A lire l'article de Romain Huët, Maitre de conférences en sciences de la communication (Rennes 2). Ces recherches visent essentiellement à approcher la quotidienneté des combattants pour comprendre leurs trajectoires biographiques, leurs rapports ordinaires au monde, à autrui et à eux-mêmes.
"Les explications sociologiques et politiques relatives au basculement des combattants étrangers dans le djihad armé suivent en principe deux perspectives différentes. La première cherche à dégager les facteurs du contexte social qui expliquent le basculement de certains dans des parcours de radicalisation djihadistes (inégalités sociales, exclusions, discriminations, expériences de l’injustice, etc.).
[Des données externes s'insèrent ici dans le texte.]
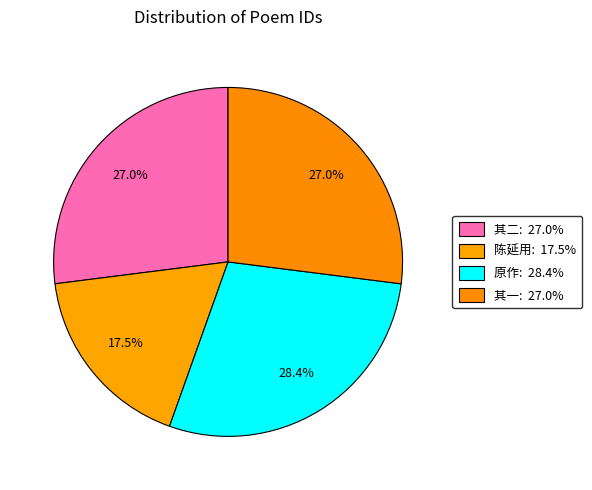

How many slices are in this pie chart?

4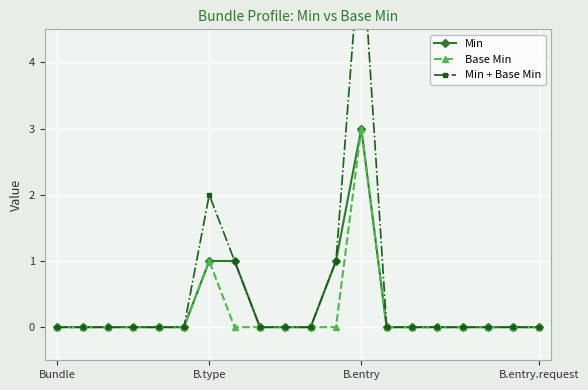

Is it true that Min equals 1 at 7?

True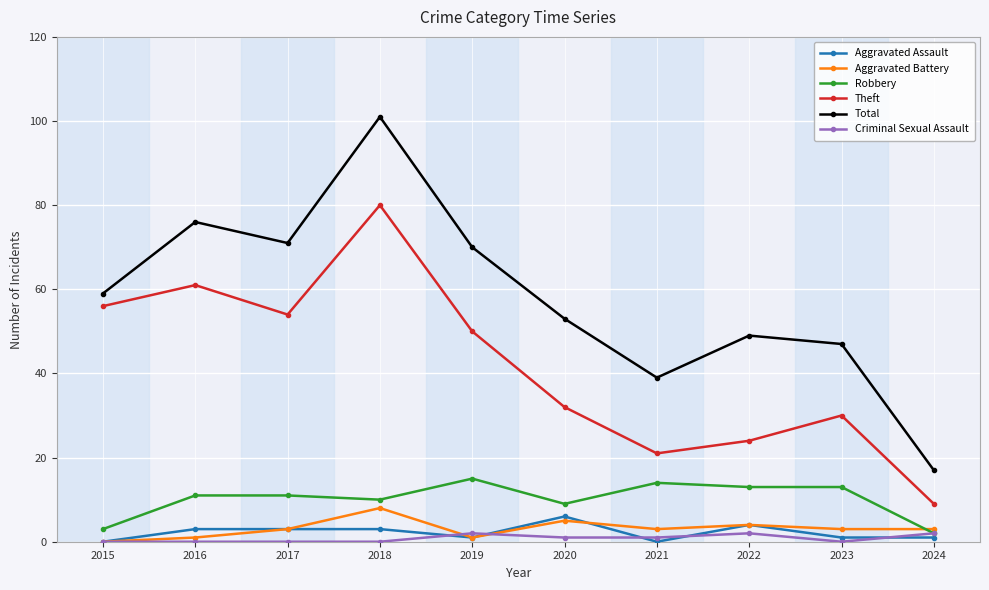

True or false: Total has more than 2 points higher than both neighbors.

True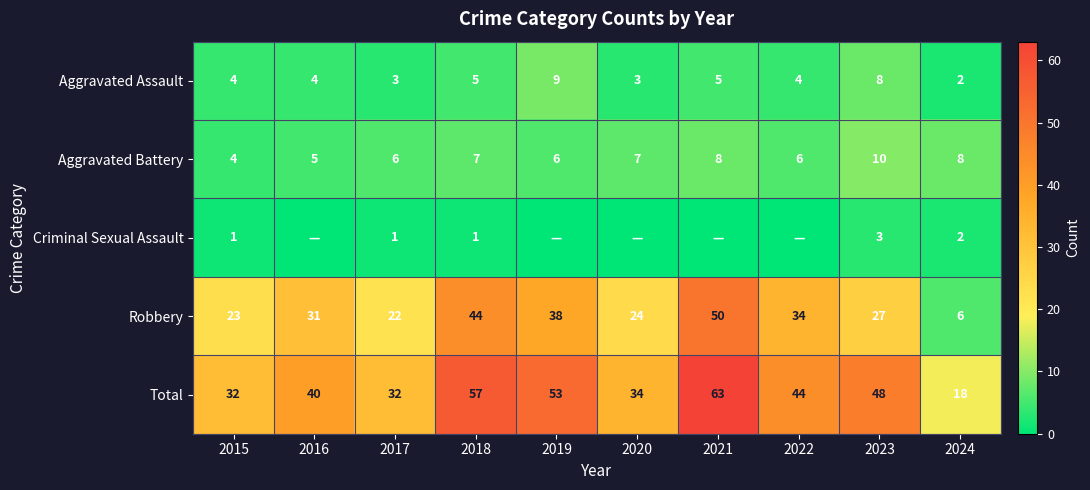

Where is Total nearest to the value 40?

2016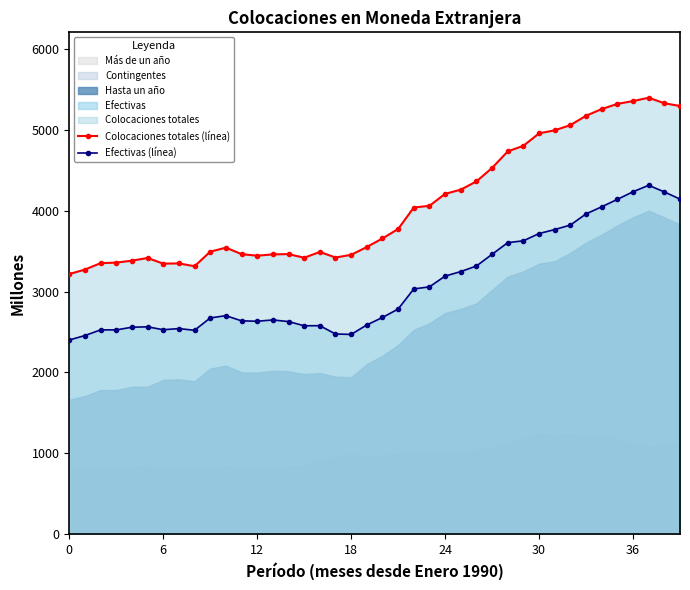

True or false: Efectivas (línea) and Colocaciones totales (línea) intersect in this chart.

False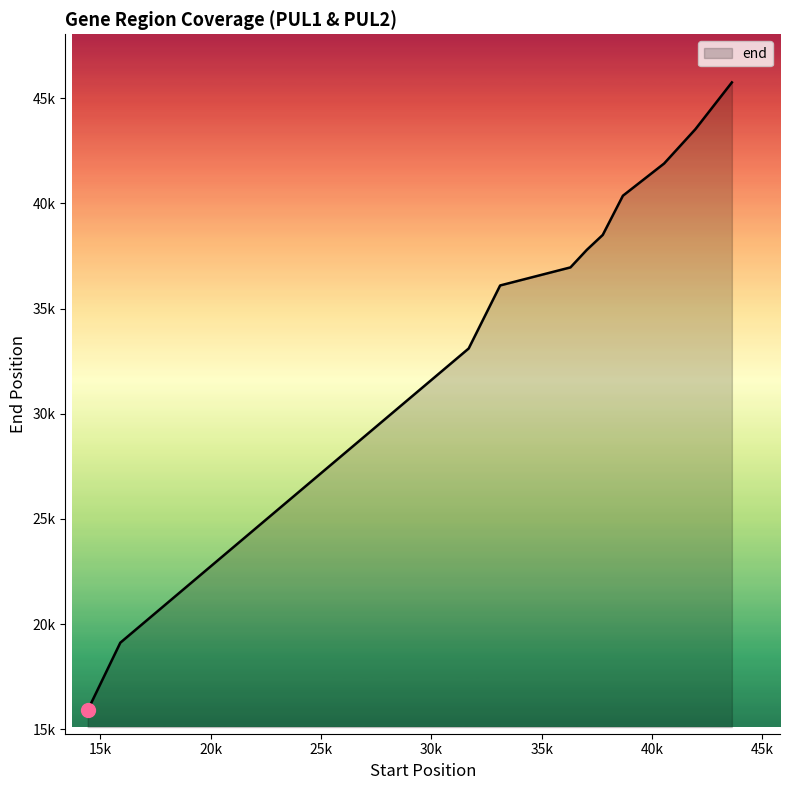

Does the chart display data point markers on the line(s)?

No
La deuxième perspective, quant à elle, vise à analyser les processus et la dynamique des violences, en s’appuyant sur un profilage sociologique des parcours des candidats au djihad. La plupart des études s’accordent sur un diagnostic qui favorise l’expérience guerrière (frustration et crise sociales). En bref, il existe des configurations sociales spécifiques qui créent des conditions favorables à la violence.
Ces explications sont évidemment importantes et nécessaires. Néanmoins, le but de ce texte se tient en décalage par rapport à ces explications sociologiques traditionnelles. Il s’agit de questionner les ressorts subjectifs susceptibles d’animer de jeunes Occidentaux à rejoindre l’État islamique pour combattre sur les fronts syriens et irakiens. Parmi ces ressorts, l’un est intrinsèque à la guerre en tant « qu’expérience sensible ». L’hypothèse, qui ne se suffit pas à elle-même et qui ne saurait répondre à la globalité de la question, est que la guerre est l’occasion d’une expérience sensible du monde qui, non seulement attire les êtres en attente de « réparation existentielle », mais qui les maintient également dans la lutte armée en raison notamment des éclats existentiels qu’elle suscite.
Cet article s’attache donc à la dimension sensible de la guerre en tant qu’elle fascine et attire. D’ailleurs, rares sont ceux qui peuvent se soustraire à cette curiosité remplie de peur, car on ne saurait concevoir spectacle plus inquiétant que celui de jeunes hommes, déterminés, bien vivants et lucides, à jeter leur vie au nom, par exemple, de l’État islamique et à subir l’emprise impitoyable d’une passion insensée".